>On 7/9/07, James Carlson <james.d.carlson at sun.com> wrote:
>> Josh Hurst writes:
>> > On 7/4/07, Peter Memishian <peter.memishian at sun.com> wrote:
>> > >         * 113-143: Please reformat to be 80-column friendly.
>> >
>> > Why? It may be appropriate for the 60' of the last century but today
>> [...]
>>
>> Because the style guide says so:
>>
>>   
>> http://www.opensolaris.org/os/community/documentation/getting_started_docs/cstyle.ms.pdf
>
>That are Sun rules, not Opensolaris rules. It seems archaic today to
>have a 50 year old punch card-style 80-column limit. Computers use
>silicon chips, not vacuum tubes. Punch cards have been obsoleted,
>operating systems use more than 640k, disks can hold more than 4GB. I
>think the Slashdot article is right: A 80-column limit is history.

They're the OpenSolaris rules we took from Solaris.

And they are, IMHO, still valid rules; 132 character lines do not add
anything; rather, they annoyingly waste 40% of screen real estate.

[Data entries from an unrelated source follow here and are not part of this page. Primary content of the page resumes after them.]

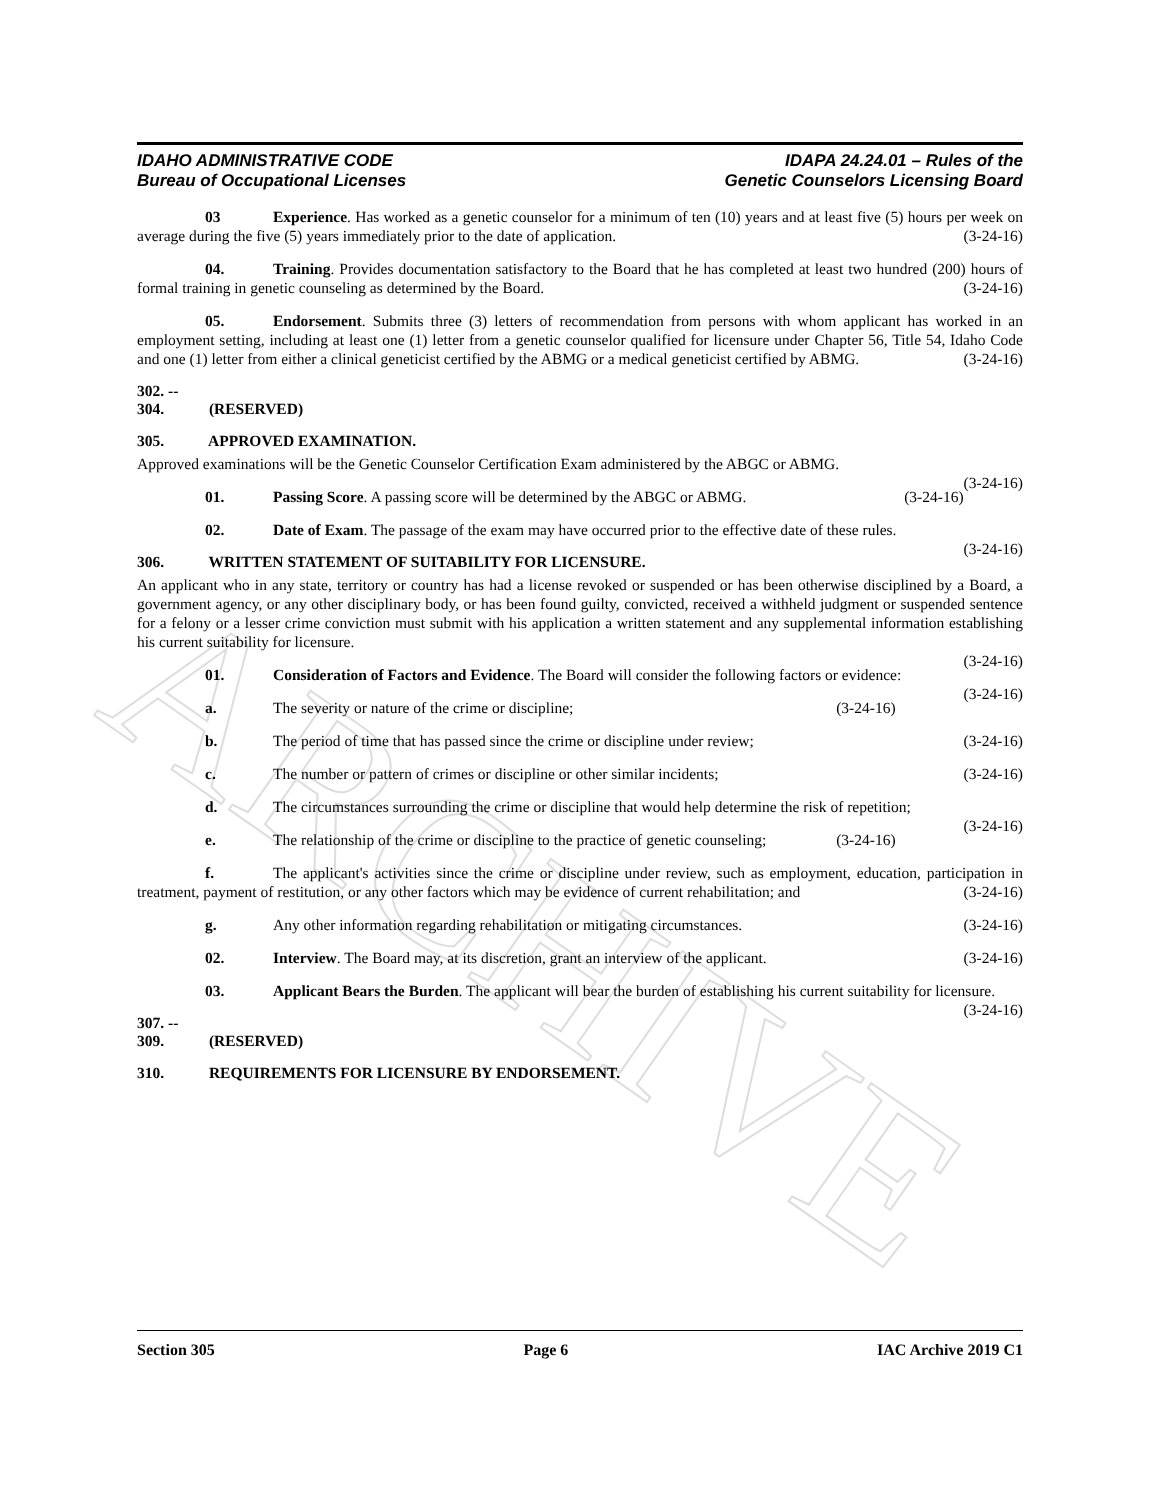ARCHIVE
IDAHO ADMINISTRATIVE CODE
Bureau of Occupational Licenses
IDAPA 24.24.01 – Rules of the
Genetic Counselors Licensing Board
03 Experience. Has worked as a genetic counselor for a minimum of ten (10) years and at least five (5) hours per week on average during the five (5) years immediately prior to the date of application. (3-24-16)
04. Training. Provides documentation satisfactory to the Board that he has completed at least two hundred (200) hours of formal training in genetic counseling as determined by the Board. (3-24-16)
05. Endorsement. Submits three (3) letters of recommendation from persons with whom applicant has worked in an employment setting, including at least one (1) letter from a genetic counselor qualified for licensure under Chapter 56, Title 54, Idaho Code and one (1) letter from either a clinical geneticist certified by the ABMG or a medical geneticist certified by ABMG. (3-24-16)
302. -- 304. (RESERVED)
305. APPROVED EXAMINATION.
Approved examinations will be the Genetic Counselor Certification Exam administered by the ABGC or ABMG.
(3-24-16)
01. Passing Score. A passing score will be determined by the ABGC or ABMG. (3-24-16)
02. Date of Exam. The passage of the exam may have occurred prior to the effective date of these rules. (3-24-16)
306. WRITTEN STATEMENT OF SUITABILITY FOR LICENSURE.
An applicant who in any state, territory or country has had a license revoked or suspended or has been otherwise disciplined by a Board, a government agency, or any other disciplinary body, or has been found guilty, convicted, received a withheld judgment or suspended sentence for a felony or a lesser crime conviction must submit with his application a written statement and any supplemental information establishing his current suitability for licensure.
(3-24-16)
01. Consideration of Factors and Evidence. The Board will consider the following factors or evidence: (3-24-16)
a. The severity or nature of the crime or discipline; (3-24-16)
b. The period of time that has passed since the crime or discipline under review; (3-24-16)
c. The number or pattern of crimes or discipline or other similar incidents; (3-24-16)
d. The circumstances surrounding the crime or discipline that would help determine the risk of repetition; (3-24-16)
e. The relationship of the crime or discipline to the practice of genetic counseling; (3-24-16)
f. The applicant's activities since the crime or discipline under review, such as employment, education, participation in treatment, payment of restitution, or any other factors which may be evidence of current rehabilitation; and (3-24-16)
g. Any other information regarding rehabilitation or mitigating circumstances. (3-24-16)
02. Interview. The Board may, at its discretion, grant an interview of the applicant. (3-24-16)
03. Applicant Bears the Burden. The applicant will bear the burden of establishing his current suitability for licensure. (3-24-16)
307. -- 309. (RESERVED)
310. REQUIREMENTS FOR LICENSURE BY ENDORSEMENT.
Section 305 Page 6 IAC Archive 2019 C1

Why do you think newspapers are set in colums?  Because we can't read or
follow long lines very well.

80 characters are a good compromise.

Changing to 132 requires *everyone* to change their habits; it limits the
amount of source code people can display on a single screen dramatically
(by 40% and that in many cases means 1 rather than two full width windows 
or 2 instead of 4.

"Archaic" is not a good argument.

It's like proposing to make all lanes on highways 50% wider "because the
width of a horse drawn carriage is an archaic standard".